Coupling vertical farming with desalination: a win-win local farming option

Each day, there are 7.5 billion mouths to feed, and this number is set to increase to 10 billion by 2050. In parallel, the quantity and quality of farmable land is gradually threatening humanity’s ability to continuously secure the nutrients required to grow the food tomorrow’s world will rely on. Certain regions are already facing constraints due to poor soil, lack of freshwater or insufficient land.
Our reliance on global supply chains increases the carbon footprint of foods (from raw commodities to transformed products) due to specific packaging and refrigeration conditions required to preserve the nutritional content as food-miles increase. To address this energy-intensive farm-to-table situation, two separate practices can, in certain viable situations, help shorten the circuit and contribute to a more sustainable food sourcing solution.

How does each technology work?

Desalination is a method that processes saltwater and makes it fit for human consumption. The ocean provides a renewable energy source providing a high quality, edible, by-product (sea salt) and a suite of energy-related outputs such as electricity generation or heating. Vertical farming is the practice of growing crops in vertically stacked layers, using soil-free and environmentally controlled plant growth techniques. When you combine the two, freshwater generated from the desalination plants can be funnelled directly into the farms, alleviating water supply issues and providing the electricity and energy needed to create that sensitive temperature and moisture environment plants need to grow in.

(Records in a dataset)
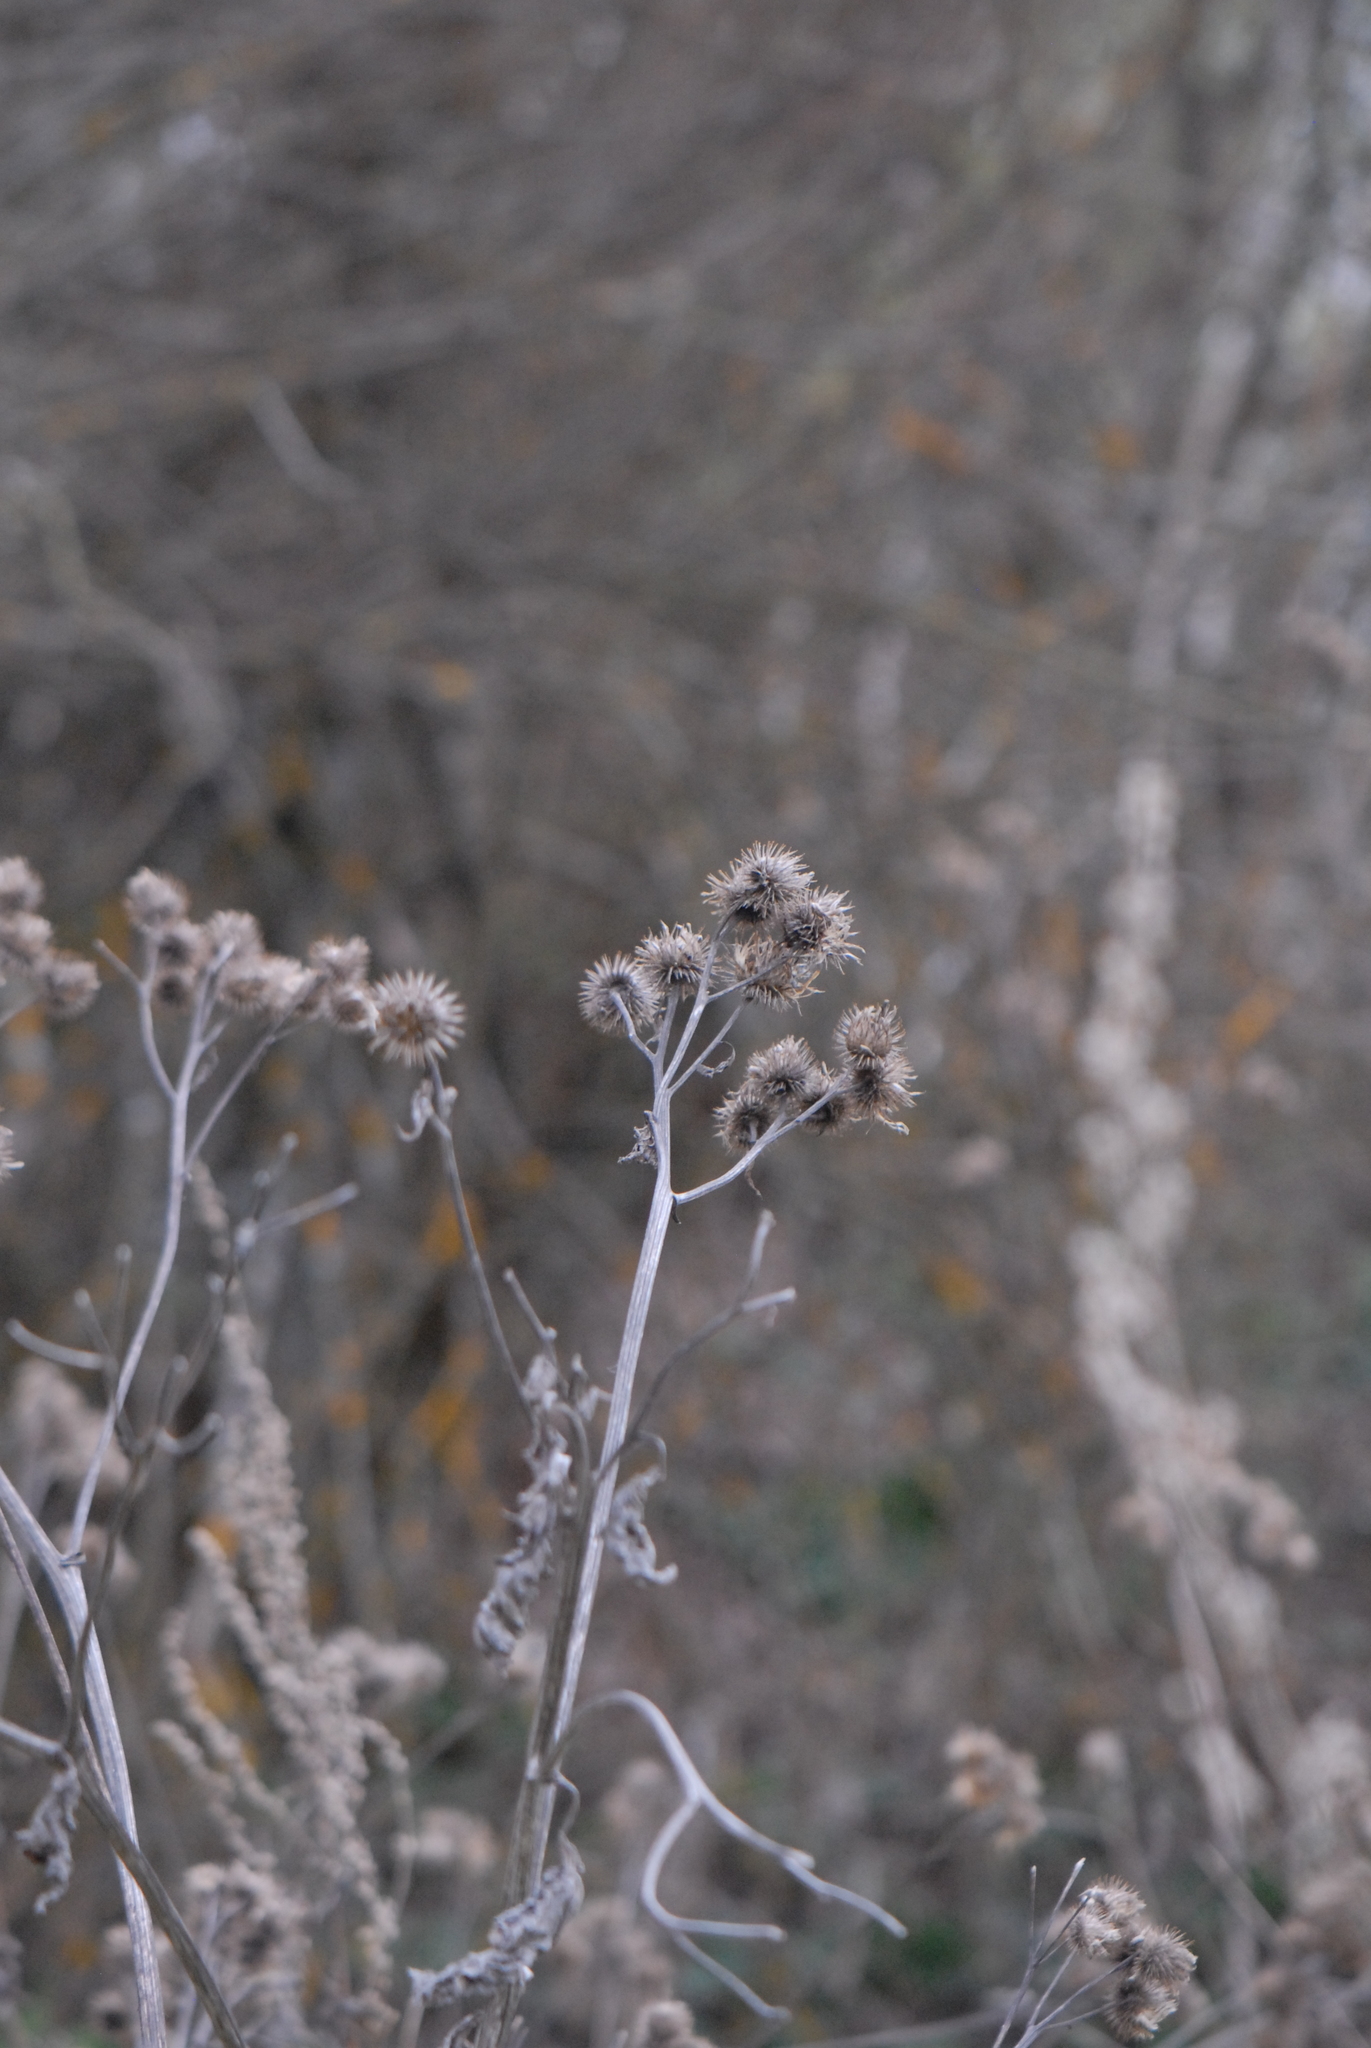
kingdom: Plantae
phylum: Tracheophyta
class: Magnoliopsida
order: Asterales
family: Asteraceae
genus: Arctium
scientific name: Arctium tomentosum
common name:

_GIVEN EXERCISE_: Render this sentence from the article on vertical farming and desalination in Spanish: "Vertical farming is the practice of growing crops in vertically stacked layers, using soil-free and environmentally controlled plant growth techniques."

_TASK OUTPUT_: La agricultura vertical es la práctica de producir cultivos en capas apiladas verticalmente, empleando técnicas de crecimiento vegetal sin suelo y en un entorno controlado.